One big surprise is how few employment laws there are in the US. Some of the things we think of as ‘fair work conditions’, Americans consider as benefits. The rumoured ‘they only get two weeks annual leave’ is fairly accurate. I get nearly three weeks and an extra week once I have worked here for 18 months. Annual leave is accrued every two weeks and sick leave seems to be managed differently by different organisations. This is an issue America-wide, and I have met clients who have lost their jobs due to sickness and had to move across the country to live back with family. Other parents have had to leave their jobs for taking too much time off to take their kids to appointments. Flexible working doesn’t really seem to exist here, and it seems a lot harder for working parents with children.

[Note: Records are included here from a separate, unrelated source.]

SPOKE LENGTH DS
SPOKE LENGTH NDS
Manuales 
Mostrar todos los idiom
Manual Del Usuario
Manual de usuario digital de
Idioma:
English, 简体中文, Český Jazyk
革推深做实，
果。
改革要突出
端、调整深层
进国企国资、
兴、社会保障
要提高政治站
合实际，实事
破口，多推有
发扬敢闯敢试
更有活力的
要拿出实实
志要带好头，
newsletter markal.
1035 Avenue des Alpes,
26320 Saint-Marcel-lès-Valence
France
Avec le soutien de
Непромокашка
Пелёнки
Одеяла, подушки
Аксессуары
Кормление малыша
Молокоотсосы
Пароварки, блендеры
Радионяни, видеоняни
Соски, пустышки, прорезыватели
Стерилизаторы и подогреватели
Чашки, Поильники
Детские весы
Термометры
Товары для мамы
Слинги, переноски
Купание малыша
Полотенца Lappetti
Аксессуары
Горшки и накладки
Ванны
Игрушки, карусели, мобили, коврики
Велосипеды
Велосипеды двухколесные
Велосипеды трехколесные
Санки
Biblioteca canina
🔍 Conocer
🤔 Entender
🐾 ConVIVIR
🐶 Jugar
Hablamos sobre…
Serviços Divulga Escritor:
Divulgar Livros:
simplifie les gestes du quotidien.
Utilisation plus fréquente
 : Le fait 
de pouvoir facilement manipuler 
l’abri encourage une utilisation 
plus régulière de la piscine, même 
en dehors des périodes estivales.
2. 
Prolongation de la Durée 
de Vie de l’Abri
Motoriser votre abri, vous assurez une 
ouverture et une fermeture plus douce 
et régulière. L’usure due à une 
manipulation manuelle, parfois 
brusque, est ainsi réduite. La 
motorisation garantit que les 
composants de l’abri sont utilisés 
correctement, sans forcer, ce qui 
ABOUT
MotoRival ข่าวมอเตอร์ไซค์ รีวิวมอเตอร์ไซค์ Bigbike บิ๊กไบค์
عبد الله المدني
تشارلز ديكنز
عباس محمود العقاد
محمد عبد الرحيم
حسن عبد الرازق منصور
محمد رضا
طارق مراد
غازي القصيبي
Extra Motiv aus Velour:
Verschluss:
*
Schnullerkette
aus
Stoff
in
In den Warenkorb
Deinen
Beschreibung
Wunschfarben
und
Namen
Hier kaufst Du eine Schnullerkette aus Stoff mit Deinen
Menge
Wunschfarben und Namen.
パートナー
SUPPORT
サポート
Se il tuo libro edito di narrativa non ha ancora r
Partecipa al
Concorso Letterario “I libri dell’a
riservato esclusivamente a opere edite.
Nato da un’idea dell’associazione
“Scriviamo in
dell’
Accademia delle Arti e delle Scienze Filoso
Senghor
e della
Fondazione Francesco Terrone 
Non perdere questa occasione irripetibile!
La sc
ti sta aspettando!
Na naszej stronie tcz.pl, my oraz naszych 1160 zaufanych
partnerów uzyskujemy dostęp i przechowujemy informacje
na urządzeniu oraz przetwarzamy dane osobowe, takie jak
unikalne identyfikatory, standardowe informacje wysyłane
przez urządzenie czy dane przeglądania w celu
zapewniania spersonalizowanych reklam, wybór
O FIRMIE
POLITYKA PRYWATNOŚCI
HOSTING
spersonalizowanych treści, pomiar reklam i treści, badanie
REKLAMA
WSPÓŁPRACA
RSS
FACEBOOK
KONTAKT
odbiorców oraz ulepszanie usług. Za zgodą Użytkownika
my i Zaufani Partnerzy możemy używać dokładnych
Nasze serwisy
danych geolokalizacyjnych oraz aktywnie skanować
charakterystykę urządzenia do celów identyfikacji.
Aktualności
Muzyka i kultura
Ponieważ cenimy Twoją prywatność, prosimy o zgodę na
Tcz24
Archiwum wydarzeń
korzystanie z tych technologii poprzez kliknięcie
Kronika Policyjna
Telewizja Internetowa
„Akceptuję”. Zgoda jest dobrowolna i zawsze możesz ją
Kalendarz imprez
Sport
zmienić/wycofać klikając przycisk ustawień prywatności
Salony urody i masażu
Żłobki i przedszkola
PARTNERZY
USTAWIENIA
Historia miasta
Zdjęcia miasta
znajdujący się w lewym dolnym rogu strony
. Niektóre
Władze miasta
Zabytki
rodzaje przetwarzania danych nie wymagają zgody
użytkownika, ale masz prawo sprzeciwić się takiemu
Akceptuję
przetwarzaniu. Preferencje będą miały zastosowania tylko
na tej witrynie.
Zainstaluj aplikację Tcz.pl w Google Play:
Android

So how are things going with you?
How nice to hear from you! I’ve finally traversed the US immigration and visa ordeal and have spent the past eight months settling into life and work in Virginia (VA).
I’m still pursuing the license to practice psychology here. After several months of persistent communication between the state board and my previous academic institutions and past supervisors, I have finally been given the go-ahead to sit the EPPP! I have recently passed the VA state exam, which wasn’t really too bad and am now in the process of ploughing through the examination prep materials for the national exam. I completely connect with the frustration you described about the multiple-choice format, especially when we’re so used to being able to discuss and deconstruct a point!
However, this positivistic approach has equipped me to navigate working life within the state-/Medicaid-funded community mental health agency I’ve been employed within for the past six months as a ‘mental health therapist’. It seems that most of the opportunities to work as a ‘clinical psychologist’ are limited to the private or academic sectors. The agency I work for sounds very similar to the organisation and encounters you’ve described, although I’m working with a different client population (adults affected by severe mental health problems). The extent of social deprivation I’ve witnessed working with the agency, which primarily addresses the needs of those that have no health insurance, housing or recourse to other public assistance due to unemployment and long histories of mental health difficulties, has been eye-opening and has certainly furnished me with a new perspective of the NHS and UK public assistance system. The pervasiveness of DSM nomenclature, which so evidently influences all areas of clinical and non-clinical activities (including the incredible amount of paperwork necessary to document and bill for client-related contacts), has been a challenging pill to swallow – and Geez, the amount of pills available to swallow sure is amazing! I’ve been struck by the extent of clinical activity that’s dictated by (mis-)diagnosis, which I have come to learn so much more about: making regular use of all five axes! I can’t help but think about what our dear old clinical director would have to say…
My biggest challenge by far, especially with a young, expanding family, are the employment and healthcare benefit systems. It pains to me say that I am also coming to terms with the minimal leave (not only annual, but also sick and maternity leave). I have also been struck by the ‘employment-centric’ organisation of everyday life over here, to the extent that all other aspects of life (e.g. healthcare, family life, etc.) are governed by employment status. As for the healthcare system, well, that deserves a follow-up letter… Look forward to catching up with you soon!
If anyone is thinking of making the move to the USA, Jemma and Shana say they would be happy to try to help you out.